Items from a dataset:
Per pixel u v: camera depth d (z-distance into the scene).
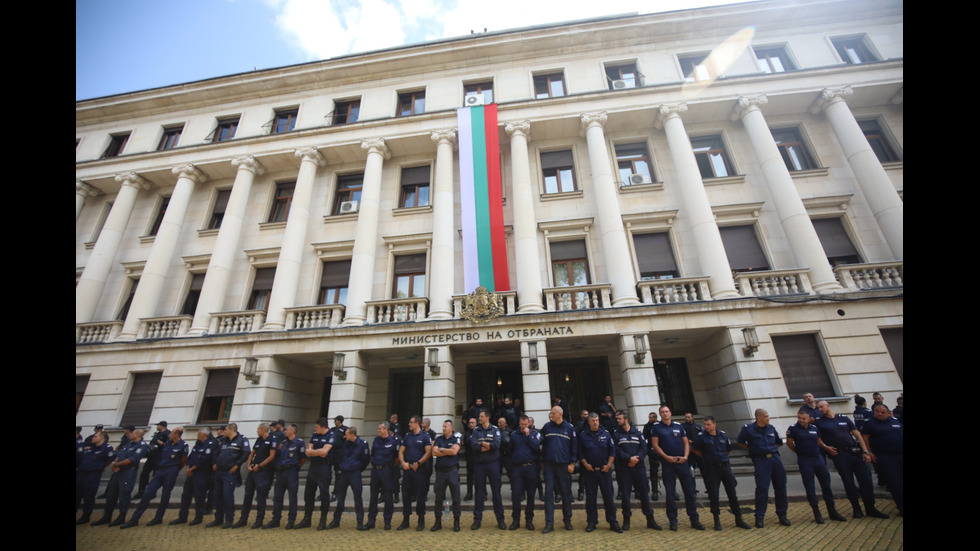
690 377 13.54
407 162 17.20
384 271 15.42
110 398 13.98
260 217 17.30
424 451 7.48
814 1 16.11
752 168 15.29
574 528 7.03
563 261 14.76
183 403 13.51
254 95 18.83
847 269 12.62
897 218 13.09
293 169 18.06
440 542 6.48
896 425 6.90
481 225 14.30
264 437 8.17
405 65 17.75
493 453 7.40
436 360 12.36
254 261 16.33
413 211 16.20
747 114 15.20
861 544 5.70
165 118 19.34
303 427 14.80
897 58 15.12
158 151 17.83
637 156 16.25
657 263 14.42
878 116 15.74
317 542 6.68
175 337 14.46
...
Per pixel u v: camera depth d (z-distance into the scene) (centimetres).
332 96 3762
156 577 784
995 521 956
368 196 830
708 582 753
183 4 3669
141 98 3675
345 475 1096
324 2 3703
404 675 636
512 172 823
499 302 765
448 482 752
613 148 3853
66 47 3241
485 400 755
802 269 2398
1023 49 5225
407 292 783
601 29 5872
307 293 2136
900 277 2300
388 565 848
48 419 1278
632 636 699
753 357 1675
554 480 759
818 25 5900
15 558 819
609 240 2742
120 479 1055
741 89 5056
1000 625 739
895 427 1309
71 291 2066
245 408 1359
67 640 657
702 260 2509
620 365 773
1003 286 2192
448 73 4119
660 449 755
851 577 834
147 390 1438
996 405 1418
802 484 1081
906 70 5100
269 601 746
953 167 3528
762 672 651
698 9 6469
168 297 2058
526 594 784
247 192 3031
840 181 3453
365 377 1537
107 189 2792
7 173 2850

BRIEF — Return the span of lines in the data above that opens at the line with "897 218 13.09" and closes at the line with "175 337 14.46", exactly, ends included, nothing else.

RESPONSE TO THIS EXERCISE —
897 218 13.09
293 169 18.06
440 542 6.48
896 425 6.90
481 225 14.30
264 437 8.17
405 65 17.75
493 453 7.40
436 360 12.36
254 261 16.33
413 211 16.20
747 114 15.20
861 544 5.70
165 118 19.34
303 427 14.80
897 58 15.12
158 151 17.83
637 156 16.25
657 263 14.42
878 116 15.74
317 542 6.68
175 337 14.46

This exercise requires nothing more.